Perché si è arrivati al referendum costituzionale del 4 dicembre? E’ una domanda che viene sottovalutata. Si vota perché la maggioranza dei parlamentari che ha approvato le modifiche della Costituzione è rimasta molto sotto la soglia dei due terzi che – se raggiunta – non prevede (ex art 138) che le modifiche della Costituzione vengano sottoposte a referendum popolare. 

Infatti quando Renzi qualche mese fa diceva di voler sottoporre comunque la riforma a referendum, non faceva altro che mascherare la consapevolezza che ai due terzi non sarebbe arrivato.

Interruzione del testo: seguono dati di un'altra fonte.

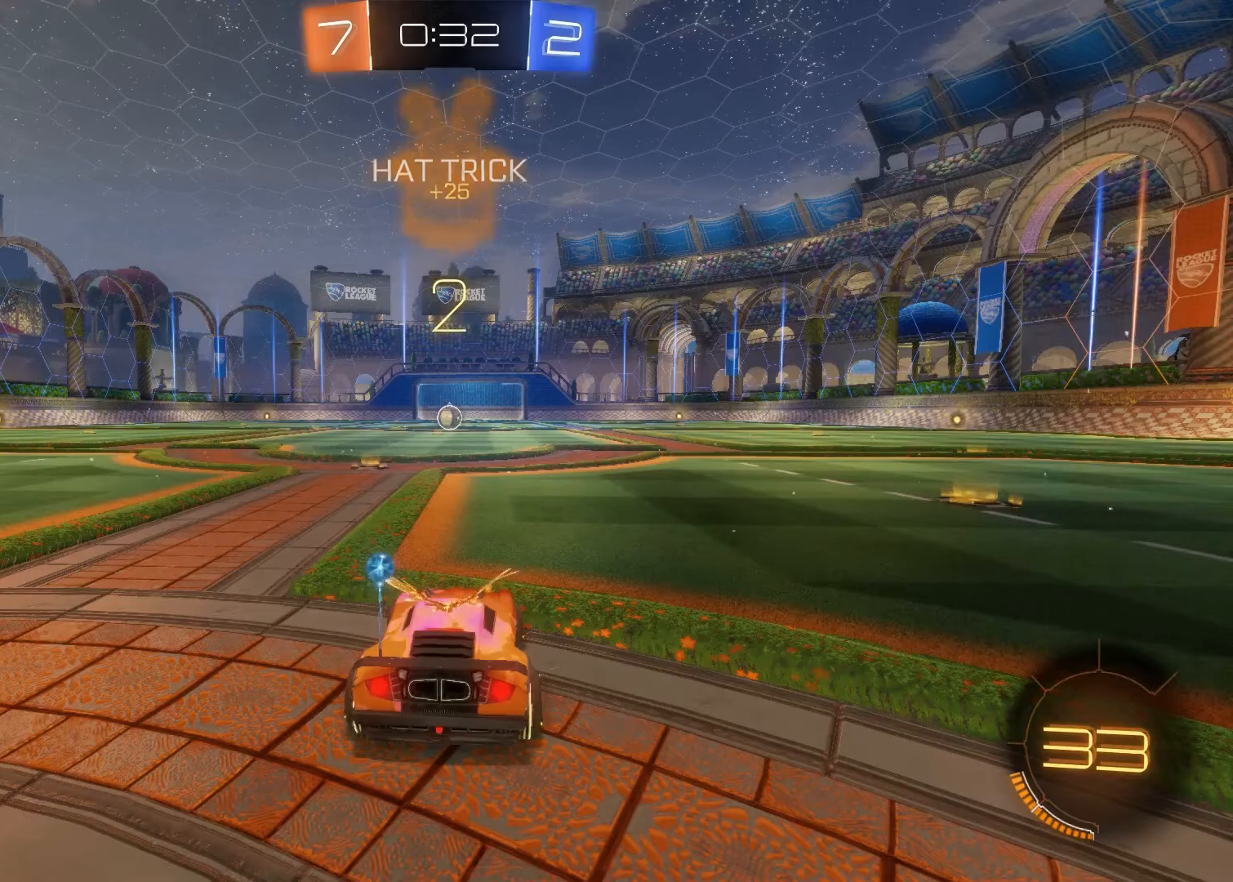
{"buttons": [], "left_stick": "center", "right_stick": "center", "events": []}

Basta ricordare che la modifica dell’articolo 81 della Costituzione, che ha introdotto il pareggio di bilancio all’epoca del governo Monti, ebbe l’approvazione dei due terzi dei parlamentari e non fu sottoposta a referendum e ce la siamo tenuta, purtroppo.

Il governo ha fortemente voluto queste modifiche della Costituzione, tanto è vero che la legge porta le firme Renzi/Boschi. Il governo ha fatto di queste modifiche un punto del suo programma compiendo una scelta sbagliata, malgrado questo non è riuscito a fare il bis dell’articolo 81. Questo risultato è stato mancato malgrado la composizione del parlamento attuale derivi dal porcellum, cioè sia il risultato di un enorme premio di maggioranza. Premio di maggioranza che in pratica dà lo stesso risultato dell’Italicum. In realtà le modifiche della Costituzione non hanno avuto neppure la maggioranza dei deputati. Infatti se dai votanti a favore togliamo i deputati che siedono in parlamento grazie al premio di maggioranza, 132 nell’ultima votazione alla Camera, manca perfino la maggioranza normale a favore. E’ un caso clamoroso di una minoranza che diventa maggioranza grazie a un abnorme premio di maggioranza e per di più in questo modo mette le mani sulla Costituzione. Questo ci parla direttamente dell’Italicum che assomiglia fin troppo al famigerato porcellum, sanzionato dalla Corte costituzionale.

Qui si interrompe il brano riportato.